What needs to be done: What is needed here is an exact copy of all the data.

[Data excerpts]
________________________________________

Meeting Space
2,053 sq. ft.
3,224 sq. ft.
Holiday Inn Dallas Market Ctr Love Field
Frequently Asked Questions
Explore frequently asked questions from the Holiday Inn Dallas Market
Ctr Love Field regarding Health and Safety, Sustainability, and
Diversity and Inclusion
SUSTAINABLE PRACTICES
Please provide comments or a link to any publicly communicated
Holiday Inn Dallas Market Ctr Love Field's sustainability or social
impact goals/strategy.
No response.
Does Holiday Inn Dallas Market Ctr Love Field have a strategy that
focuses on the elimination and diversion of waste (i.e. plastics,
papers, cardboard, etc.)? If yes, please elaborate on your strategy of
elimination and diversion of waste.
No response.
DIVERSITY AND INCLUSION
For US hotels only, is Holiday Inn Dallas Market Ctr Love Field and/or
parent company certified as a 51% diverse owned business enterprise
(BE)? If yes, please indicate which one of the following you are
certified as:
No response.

________________________________________

Completed task:
Meeting Space
2,053 sq. ft.
3,224 sq. ft.
Holiday Inn Dallas Market Ctr Love Field
Frequently Asked Questions
Explore frequently asked questions from the Holiday Inn Dallas Market
Ctr Love Field regarding Health and Safety, Sustainability, and
Diversity and Inclusion
SUSTAINABLE PRACTICES
Please provide comments or a link to any publicly communicated
Holiday Inn Dallas Market Ctr Love Field's sustainability or social
impact goals/strategy.
No response.
Does Holiday Inn Dallas Market Ctr Love Field have a strategy that
focuses on the elimination and diversion of waste (i.e. plastics,
papers, cardboard, etc.)? If yes, please elaborate on your strategy of
elimination and diversion of waste.
No response.
DIVERSITY AND INCLUSION
For US hotels only, is Holiday Inn Dallas Market Ctr Love Field and/or
parent company certified as a 51% diverse owned business enterprise
(BE)? If yes, please indicate which one of the following you are
certified as:
No response.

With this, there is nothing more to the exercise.